Sally Pipes, the CEO of the Pacific Research Institute, is one of America’s foremost experts on Obamacare and single-payer health care proposals. During a recent interview, she outlined the fatal flaws of the plans to offer “free” health care, which depend on taxing Wall Street and employers, the impacts of which will be felt on Main Street, USA.
The dirty little secret having to do with Medicare is that it only pays pennies on the dollar to health care providers. Doctors and hospitals make up the difference by charging private insurers more. Along these same lines, most Medicare patients can’t rely on Medicare alone to cover their insurance costs. They are forced to buy supplemental plans from private insurers. Hence, any proposal that seeks to outlaw private insurance means that the current Medicare system will then collapse under its own weight, because the only thing propping it up is private insurance.

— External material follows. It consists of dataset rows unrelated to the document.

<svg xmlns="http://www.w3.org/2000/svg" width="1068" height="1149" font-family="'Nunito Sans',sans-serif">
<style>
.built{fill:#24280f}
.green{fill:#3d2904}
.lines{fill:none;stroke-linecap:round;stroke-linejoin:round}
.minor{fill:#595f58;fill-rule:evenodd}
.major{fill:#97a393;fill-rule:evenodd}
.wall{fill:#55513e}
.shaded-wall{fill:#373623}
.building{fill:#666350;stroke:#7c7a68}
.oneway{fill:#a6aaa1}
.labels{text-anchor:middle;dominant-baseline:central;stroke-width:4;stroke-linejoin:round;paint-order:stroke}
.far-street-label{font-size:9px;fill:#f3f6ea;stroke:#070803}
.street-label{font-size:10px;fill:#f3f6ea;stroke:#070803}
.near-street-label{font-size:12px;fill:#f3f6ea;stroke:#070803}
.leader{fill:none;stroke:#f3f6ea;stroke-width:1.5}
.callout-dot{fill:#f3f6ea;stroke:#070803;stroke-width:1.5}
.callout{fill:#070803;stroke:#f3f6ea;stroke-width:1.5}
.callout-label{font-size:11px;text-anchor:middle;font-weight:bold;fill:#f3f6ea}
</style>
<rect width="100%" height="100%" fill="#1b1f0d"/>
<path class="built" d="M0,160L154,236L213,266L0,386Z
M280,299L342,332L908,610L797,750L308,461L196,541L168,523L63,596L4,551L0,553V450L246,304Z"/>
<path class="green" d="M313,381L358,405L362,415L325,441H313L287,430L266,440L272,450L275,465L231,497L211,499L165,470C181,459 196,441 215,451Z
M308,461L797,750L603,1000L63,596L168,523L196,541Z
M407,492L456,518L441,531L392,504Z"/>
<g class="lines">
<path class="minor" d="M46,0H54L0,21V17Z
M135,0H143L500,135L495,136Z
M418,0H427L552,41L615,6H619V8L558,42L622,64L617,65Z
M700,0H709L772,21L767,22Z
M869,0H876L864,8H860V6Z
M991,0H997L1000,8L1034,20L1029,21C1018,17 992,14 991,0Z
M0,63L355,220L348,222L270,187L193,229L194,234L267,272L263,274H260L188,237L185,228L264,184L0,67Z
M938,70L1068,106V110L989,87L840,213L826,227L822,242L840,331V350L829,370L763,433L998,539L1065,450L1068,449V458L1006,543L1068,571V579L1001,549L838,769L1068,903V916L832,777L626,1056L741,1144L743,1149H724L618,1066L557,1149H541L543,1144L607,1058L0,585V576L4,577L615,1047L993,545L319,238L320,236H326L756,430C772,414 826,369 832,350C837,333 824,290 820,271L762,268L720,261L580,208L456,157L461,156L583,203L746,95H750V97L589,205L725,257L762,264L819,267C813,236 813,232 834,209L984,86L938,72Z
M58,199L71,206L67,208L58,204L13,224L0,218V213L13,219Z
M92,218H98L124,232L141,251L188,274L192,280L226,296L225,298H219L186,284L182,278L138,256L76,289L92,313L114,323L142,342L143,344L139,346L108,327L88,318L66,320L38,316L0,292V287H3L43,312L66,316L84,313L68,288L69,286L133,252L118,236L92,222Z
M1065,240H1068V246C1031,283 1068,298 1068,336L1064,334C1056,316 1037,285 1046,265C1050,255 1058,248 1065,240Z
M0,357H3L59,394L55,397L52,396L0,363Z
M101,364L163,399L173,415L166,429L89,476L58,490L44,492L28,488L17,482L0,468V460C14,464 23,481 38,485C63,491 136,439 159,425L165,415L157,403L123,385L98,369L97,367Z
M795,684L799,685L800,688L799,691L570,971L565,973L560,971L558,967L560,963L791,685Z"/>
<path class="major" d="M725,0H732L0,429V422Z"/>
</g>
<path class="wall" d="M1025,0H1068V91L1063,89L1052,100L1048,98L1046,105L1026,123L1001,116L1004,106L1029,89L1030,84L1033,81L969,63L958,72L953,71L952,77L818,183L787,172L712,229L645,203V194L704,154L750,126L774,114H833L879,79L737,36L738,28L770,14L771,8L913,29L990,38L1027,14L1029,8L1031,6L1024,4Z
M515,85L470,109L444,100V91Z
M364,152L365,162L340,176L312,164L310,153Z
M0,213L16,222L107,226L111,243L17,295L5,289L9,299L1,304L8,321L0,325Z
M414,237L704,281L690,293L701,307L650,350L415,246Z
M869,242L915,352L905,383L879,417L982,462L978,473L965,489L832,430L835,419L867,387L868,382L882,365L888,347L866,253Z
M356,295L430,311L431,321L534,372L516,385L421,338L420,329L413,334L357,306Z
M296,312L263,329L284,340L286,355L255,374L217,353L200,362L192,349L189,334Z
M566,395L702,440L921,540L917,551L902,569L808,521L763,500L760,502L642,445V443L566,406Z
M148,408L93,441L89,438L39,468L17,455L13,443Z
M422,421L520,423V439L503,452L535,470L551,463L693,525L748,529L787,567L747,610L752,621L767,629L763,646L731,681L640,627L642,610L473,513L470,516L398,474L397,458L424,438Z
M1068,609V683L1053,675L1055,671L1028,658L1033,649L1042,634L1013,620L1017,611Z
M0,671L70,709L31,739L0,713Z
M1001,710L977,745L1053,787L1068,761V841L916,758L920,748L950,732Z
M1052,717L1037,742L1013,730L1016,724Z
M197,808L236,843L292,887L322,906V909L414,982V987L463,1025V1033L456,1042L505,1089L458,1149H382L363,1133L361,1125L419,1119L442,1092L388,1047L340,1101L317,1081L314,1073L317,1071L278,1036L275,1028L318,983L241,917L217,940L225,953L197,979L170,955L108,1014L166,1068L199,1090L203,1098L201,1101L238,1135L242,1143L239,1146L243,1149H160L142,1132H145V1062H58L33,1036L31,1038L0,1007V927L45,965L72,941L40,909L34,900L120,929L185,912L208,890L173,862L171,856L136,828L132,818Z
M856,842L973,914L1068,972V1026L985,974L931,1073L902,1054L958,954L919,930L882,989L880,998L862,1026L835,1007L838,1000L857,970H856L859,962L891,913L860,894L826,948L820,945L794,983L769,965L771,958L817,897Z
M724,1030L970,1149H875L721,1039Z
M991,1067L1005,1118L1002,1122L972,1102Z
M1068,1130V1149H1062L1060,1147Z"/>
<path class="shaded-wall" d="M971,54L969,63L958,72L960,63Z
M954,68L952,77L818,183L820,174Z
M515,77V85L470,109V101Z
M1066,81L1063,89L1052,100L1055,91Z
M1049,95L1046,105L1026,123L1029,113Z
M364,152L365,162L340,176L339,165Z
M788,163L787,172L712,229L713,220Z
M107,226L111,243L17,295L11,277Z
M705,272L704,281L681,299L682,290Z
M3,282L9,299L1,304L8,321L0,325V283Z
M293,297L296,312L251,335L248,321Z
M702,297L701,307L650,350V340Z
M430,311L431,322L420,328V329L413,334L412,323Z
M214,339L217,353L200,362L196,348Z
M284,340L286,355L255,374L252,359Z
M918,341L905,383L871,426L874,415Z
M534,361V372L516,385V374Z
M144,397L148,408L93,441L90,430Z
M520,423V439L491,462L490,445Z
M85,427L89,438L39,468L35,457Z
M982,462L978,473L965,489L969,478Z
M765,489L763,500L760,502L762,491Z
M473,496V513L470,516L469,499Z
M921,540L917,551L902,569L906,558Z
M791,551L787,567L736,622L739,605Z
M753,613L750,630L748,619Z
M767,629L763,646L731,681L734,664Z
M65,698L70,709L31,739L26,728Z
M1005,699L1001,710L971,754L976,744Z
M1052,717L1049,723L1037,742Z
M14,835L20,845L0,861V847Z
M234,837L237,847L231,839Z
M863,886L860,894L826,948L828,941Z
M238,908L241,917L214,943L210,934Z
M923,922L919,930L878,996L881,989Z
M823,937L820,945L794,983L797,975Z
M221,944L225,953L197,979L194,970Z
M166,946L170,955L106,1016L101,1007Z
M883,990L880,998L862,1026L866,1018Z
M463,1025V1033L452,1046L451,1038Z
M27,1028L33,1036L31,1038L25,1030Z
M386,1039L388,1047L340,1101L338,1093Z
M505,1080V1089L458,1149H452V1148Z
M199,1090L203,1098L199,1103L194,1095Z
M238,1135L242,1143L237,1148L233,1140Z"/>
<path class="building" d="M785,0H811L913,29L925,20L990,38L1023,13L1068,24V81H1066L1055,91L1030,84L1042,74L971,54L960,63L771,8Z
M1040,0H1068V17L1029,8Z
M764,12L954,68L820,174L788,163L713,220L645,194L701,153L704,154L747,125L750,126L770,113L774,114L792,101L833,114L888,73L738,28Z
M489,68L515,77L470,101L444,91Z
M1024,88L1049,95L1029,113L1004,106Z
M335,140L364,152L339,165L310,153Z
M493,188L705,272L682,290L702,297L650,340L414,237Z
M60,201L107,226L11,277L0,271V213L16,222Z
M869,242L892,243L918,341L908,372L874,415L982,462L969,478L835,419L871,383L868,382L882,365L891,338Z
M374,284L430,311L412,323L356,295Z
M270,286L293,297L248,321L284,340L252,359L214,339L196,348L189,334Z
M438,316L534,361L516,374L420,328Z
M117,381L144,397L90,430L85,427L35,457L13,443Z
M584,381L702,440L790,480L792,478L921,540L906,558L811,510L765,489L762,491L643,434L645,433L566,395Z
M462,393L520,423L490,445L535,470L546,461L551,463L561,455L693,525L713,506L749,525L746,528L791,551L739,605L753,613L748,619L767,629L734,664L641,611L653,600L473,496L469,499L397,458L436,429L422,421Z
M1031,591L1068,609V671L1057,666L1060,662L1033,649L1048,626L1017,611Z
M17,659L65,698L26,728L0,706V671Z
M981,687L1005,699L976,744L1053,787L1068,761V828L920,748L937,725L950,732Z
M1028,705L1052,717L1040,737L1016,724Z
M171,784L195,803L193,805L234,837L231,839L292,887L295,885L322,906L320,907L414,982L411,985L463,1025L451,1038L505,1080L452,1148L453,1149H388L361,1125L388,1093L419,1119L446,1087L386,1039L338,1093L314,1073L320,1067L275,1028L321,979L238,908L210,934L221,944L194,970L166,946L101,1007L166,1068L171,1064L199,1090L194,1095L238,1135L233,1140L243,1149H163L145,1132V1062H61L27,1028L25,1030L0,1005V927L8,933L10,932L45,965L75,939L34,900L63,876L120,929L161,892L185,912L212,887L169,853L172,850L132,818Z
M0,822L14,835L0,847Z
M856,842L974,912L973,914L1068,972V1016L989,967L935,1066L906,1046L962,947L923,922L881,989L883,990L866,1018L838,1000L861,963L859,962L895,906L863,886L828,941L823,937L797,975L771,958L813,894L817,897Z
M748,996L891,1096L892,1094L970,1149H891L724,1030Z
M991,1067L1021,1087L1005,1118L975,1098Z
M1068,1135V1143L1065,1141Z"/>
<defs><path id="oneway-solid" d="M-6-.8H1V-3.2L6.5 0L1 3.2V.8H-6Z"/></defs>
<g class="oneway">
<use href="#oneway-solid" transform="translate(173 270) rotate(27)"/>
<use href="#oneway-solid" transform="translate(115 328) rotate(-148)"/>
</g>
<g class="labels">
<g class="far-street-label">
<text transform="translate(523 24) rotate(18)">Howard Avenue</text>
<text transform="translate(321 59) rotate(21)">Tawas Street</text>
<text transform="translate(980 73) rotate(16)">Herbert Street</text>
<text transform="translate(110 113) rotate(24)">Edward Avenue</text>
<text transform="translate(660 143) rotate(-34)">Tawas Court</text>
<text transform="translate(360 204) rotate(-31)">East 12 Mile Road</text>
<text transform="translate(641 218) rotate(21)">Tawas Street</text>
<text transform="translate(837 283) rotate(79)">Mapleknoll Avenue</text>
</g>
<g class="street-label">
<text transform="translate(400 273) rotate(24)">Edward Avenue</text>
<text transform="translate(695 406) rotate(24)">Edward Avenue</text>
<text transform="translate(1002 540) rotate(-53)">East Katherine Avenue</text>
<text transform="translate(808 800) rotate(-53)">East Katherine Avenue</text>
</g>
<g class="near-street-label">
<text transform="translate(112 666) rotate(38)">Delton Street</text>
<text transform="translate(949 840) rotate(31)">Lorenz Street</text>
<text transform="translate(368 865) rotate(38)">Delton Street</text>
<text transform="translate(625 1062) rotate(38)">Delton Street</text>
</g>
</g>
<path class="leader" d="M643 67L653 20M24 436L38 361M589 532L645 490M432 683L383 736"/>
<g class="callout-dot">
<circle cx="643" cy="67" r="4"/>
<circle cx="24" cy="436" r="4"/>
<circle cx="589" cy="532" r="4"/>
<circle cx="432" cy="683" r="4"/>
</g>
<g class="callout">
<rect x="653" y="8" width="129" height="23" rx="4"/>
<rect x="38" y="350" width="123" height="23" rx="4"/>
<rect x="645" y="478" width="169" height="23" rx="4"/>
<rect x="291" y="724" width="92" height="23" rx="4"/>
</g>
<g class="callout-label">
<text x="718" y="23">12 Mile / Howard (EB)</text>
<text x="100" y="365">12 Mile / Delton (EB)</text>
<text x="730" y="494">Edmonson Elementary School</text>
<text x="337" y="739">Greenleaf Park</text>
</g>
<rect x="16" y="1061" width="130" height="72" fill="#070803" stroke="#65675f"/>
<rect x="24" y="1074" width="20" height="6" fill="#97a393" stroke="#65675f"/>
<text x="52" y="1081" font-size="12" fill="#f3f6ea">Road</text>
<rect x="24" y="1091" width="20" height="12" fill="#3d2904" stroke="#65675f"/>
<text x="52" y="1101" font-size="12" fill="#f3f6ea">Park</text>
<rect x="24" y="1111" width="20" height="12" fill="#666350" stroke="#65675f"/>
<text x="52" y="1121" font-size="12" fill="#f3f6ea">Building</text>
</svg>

Another fatal facet of the free health care plan comes by way of a simple equation. Unlimited demand plus limited supply equals rationing. Let’s break this down to a level that even a socialist can understand. When things are free, people will take all they can get. They become indiscriminate takers. The problem here is that we have a limited number of health care providers. They can’t possibly see or treat every single person who would demand their services. It is also a recipe for abuse, to wit, the people who currently show up in a hospital emergency room for the flu, knowing they won’t be refused service due to their inability to pay.

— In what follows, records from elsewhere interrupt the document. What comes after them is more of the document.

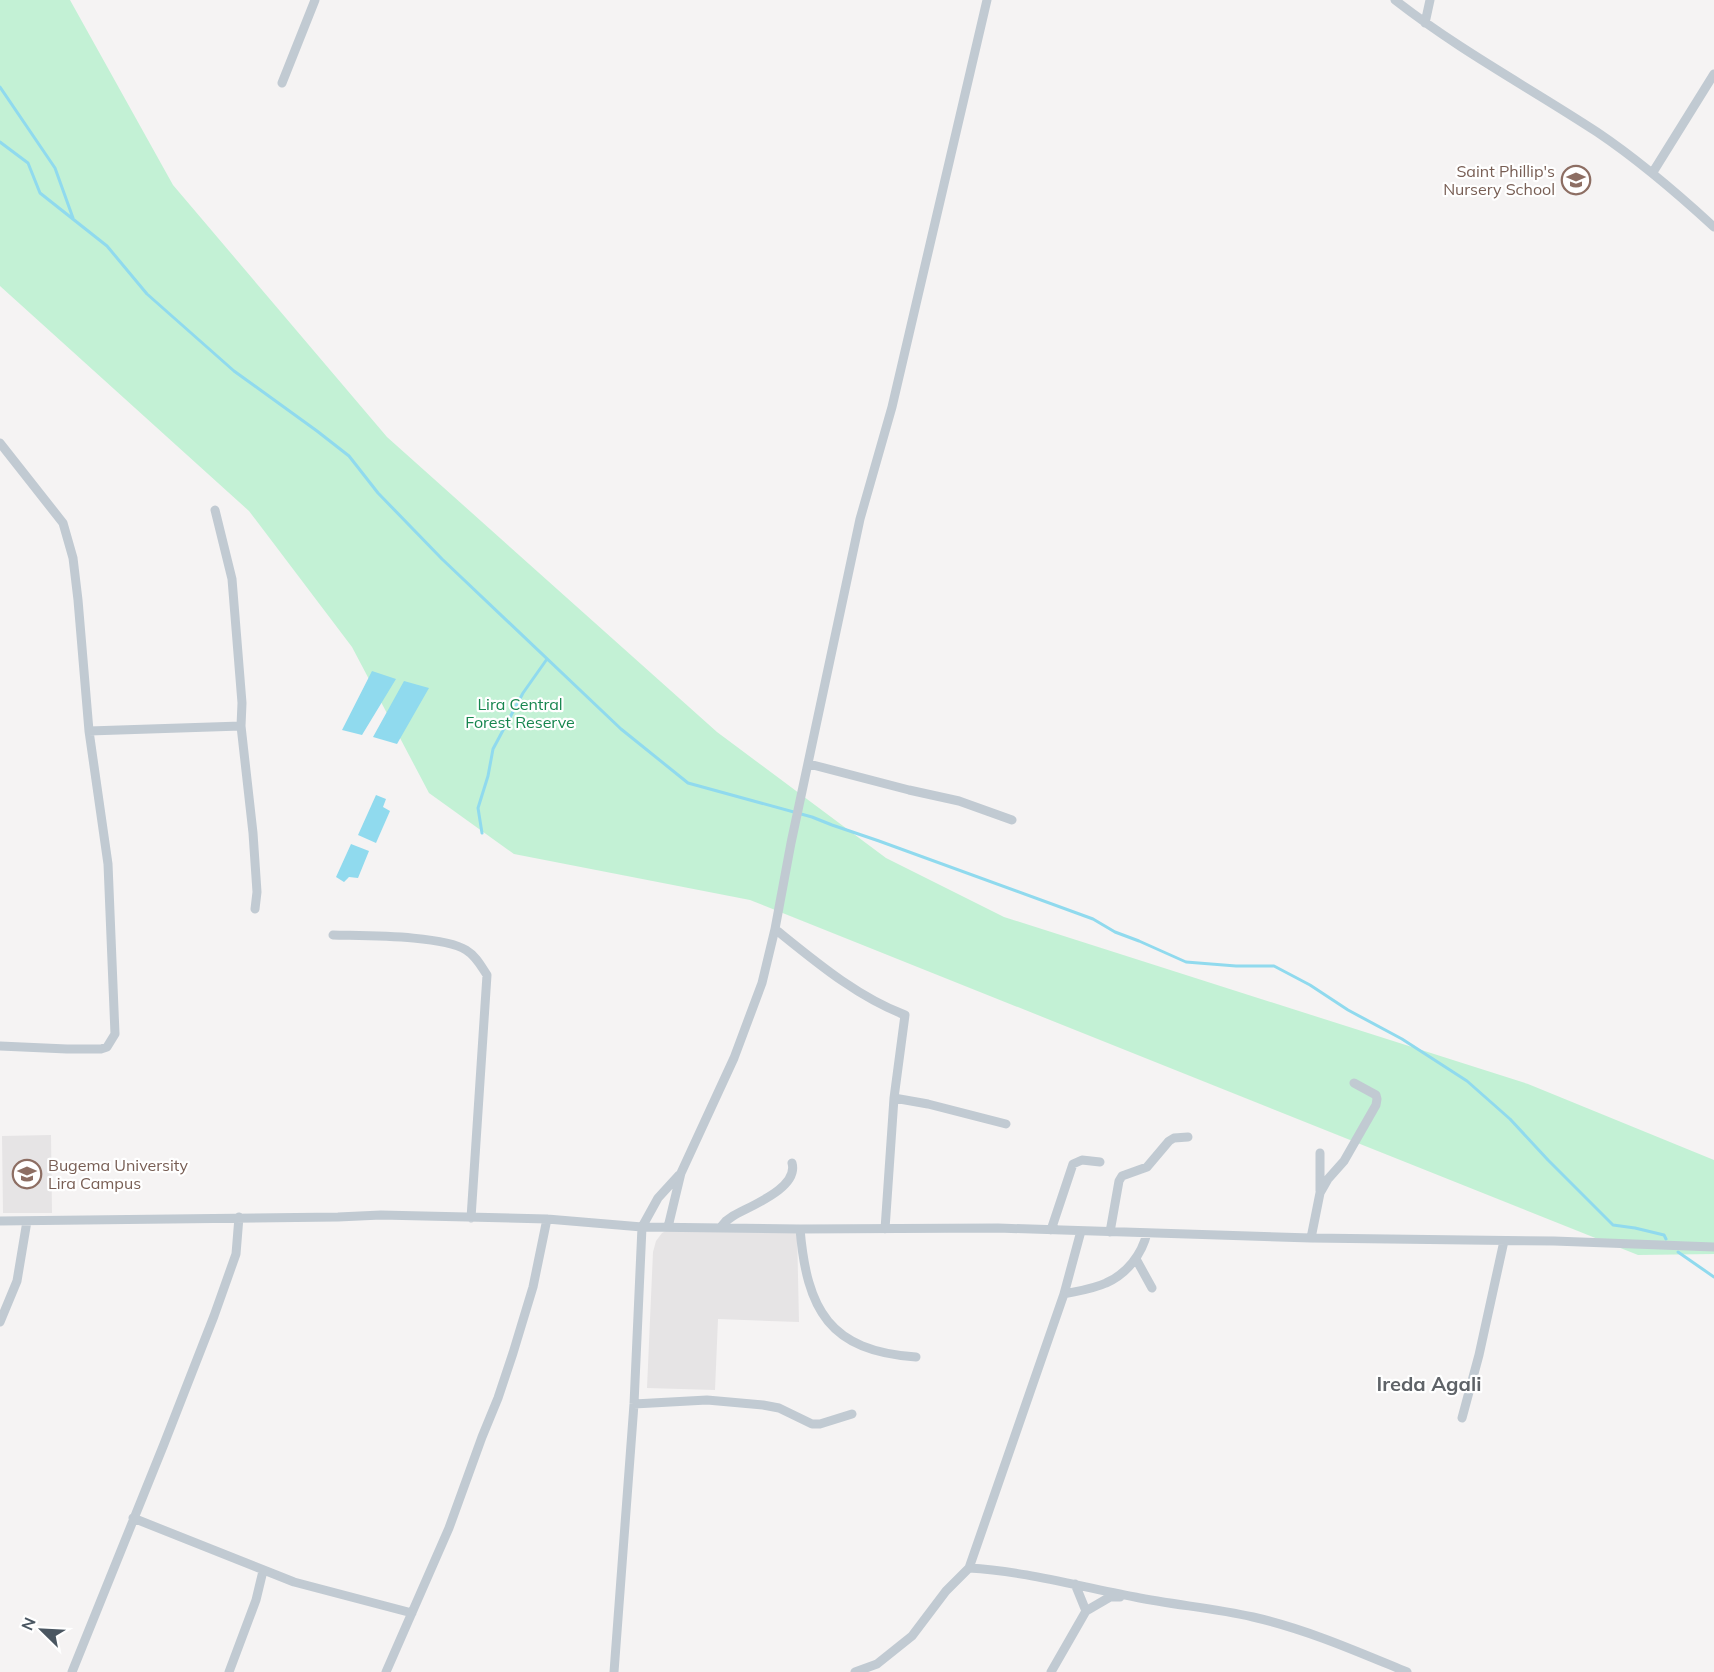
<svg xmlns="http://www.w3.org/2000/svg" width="1714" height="1672" viewBox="0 0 1714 1672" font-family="Mulish,sans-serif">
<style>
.education{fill:#e6e4e5}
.green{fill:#c3f1d5}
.water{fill:#90daee}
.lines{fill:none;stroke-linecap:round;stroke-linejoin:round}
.stream{stroke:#90daee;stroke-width:3}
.minor{stroke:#c1cad2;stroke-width:9}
.labels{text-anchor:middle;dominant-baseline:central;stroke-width:4.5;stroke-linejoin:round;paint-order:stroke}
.education-label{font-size:16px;fill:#785e54;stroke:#fff;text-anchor:end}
.park-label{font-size:16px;fill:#17864f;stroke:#fff}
.quarter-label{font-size:20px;font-weight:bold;fill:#5f6368;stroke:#fff}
</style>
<rect width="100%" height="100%" fill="#f5f3f3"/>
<path class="education" d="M51,1135L52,1213H3L2,1136Z
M670,1229L797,1230L799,1322L718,1319L715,1390L647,1388L653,1252L656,1241L662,1233Z"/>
<path class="green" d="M0,0H70L173,185L387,437L717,732L886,858L1004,917L1528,1084L1714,1160V1254L1638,1255L750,900L514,854L429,793L352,647L249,511L0,286Z"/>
<path class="water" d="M372,671L396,679L362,735L342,730Z
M404,681L429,688L397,744L373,737Z
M376,795L386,799L383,807L390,811L376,843L358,835Z
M351,844L369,851L358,878L349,877L344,882L336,877Z"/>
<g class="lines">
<path class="stream" d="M0,87L55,168L73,218
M0,142L28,163L40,193L107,246L147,294L234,371L317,431L349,456L378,493L442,559L621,729L688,783L812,817L832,825L879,841L1093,919L1115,932L1139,941L1186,962L1236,966H1274L1310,985L1348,1010L1402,1039L1467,1081L1510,1119L1548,1160L1613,1225L1635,1228L1664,1235L1666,1239
M482,833L478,808L488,776L493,749L523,693L547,659
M1678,1252L1714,1277"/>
<path class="minor" d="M1395,0C1459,50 1530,88 1597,132C1640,161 1676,192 1714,227
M1425,23L1430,0
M282,83L315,0
M1653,172L1714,74
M0,443L63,523L73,558L78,600L89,731L108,864L115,1034L107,1047L101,1049H67L0,1046
M241,726L253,833L257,892L255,909
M89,731L241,726L242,703L232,579L215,510
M809,764L909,790L959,801L1012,820
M775,929C816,962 856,996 905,1015L894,1098L885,1229
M333,935C364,936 442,935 466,950C476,956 481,966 487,975L471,1218
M894,1098L928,1104L1006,1124
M1320,1191V1153
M0,1221L338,1217L381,1215L547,1219L642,1227L800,1229L998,1228L1311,1238L1554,1241L1714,1247
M668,1227L681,1173L734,1058L762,983L775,929L791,843L860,519L892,407L987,0
M721,1227L726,1221L733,1216C750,1206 799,1188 792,1163
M800,1229C807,1310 829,1351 916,1357
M1051,1230L1073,1164L1082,1160L1100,1162
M1110,1232L1119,1181L1122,1176L1147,1167L1169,1141L1174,1138L1188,1137
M1311,1238L1320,1193L1328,1179L1344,1161L1376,1105L1377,1099L1376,1095L1354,1083
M1136,1259L1152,1288
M1064,1294L1081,1231
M0,1322L17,1281L27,1221
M634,1404L707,1400L763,1405L779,1408L812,1424H820L852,1414
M1462,1418L1479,1355L1504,1241
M133,1518L294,1582L412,1613
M969,1568L1064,1294C1078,1291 1093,1289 1106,1283C1127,1274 1142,1254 1147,1233
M1075,1584L1086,1611
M72,1672L164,1444L214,1316L236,1254L239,1217
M229,1672L256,1600L263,1571
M386,1672L449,1528L482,1437L498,1398L513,1353L533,1287L547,1219
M614,1672L634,1404L642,1227L658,1198L679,1175
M855,1672L877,1664L912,1636L946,1591L969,1568C1025,1571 1080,1587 1135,1597C1174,1605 1214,1608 1253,1617C1306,1629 1356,1651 1407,1672
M1051,1672L1086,1611L1110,1597H1120"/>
</g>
<defs>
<g id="school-ring" transform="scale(1.5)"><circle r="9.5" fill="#fff" stroke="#8d6e63" stroke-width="1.5"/><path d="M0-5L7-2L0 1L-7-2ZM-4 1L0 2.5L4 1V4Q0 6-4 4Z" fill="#8d6e63"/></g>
<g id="university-ring" transform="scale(1.5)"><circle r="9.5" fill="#fff" stroke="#8d6e63" stroke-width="1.5"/><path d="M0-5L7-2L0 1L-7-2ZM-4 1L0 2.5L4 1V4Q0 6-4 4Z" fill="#8d6e63"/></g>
</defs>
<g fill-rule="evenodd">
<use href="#school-ring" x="1576" y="180"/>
<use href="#university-ring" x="27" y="1174"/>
</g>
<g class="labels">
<g class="education-label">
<text x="1555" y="171">Saint Phillip's<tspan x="1555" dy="18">Nursery School</tspan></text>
<text x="48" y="1165" text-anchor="start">Bugema University<tspan x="48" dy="18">Lira Campus</tspan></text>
</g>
<g class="park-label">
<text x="520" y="704">Lira Central<tspan x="520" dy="18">Forest Reserve</tspan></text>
</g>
<g class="quarter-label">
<text x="1429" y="1383">Ireda Agali</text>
</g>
</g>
<g transform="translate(42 1630) rotate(294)" stroke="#ffffff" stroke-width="4.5" paint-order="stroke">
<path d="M0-4.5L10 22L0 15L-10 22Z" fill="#4a5661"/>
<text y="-9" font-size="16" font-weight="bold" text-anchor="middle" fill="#4a5661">N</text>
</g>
</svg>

“Free” systems eventually have no choice but to ration. Of course, socialized health care systems around the world never admit that they are rationing. No, instead they inflict indeterminate wait times for appointments. In the meantime, some of the patients die, and many suffer. Look no further than America’s treatment of our veterans at the hands of the Veterans Administration for an example of this abuse.
With respect to taxing the bejesus out of Wall Street, let’s go back to the left’s first campaign against the “one-percenters” as they “Occupied Wall Street.” One would be hard-pressed to explain how the Service Employees International Union (SEIU) was one of the main organizers of the same. How so? SEIU is, for instance, the largest union representing Santa Barbara County employees. Those are the same employees whose pensions are dependent upon stock market returns from, you guessed it, Wall Street.
I am still waiting for a reporter to ask a union leader if they are willing to give up their Cadillac health care plan, while supporting a 70-90% tax on the investments that will fund their pension, in order to replace their plan with an inferior government health care plan. Can you imagine what that would do to the trillion-dollar public employee pension shortfall that exists right now?
How is it that anyone believes we can tax ourselves into prosperity? Taxation has the opposite effect of the multiplier effect on our economy. What’s worse, this level of taxation will lead to capital flight from America.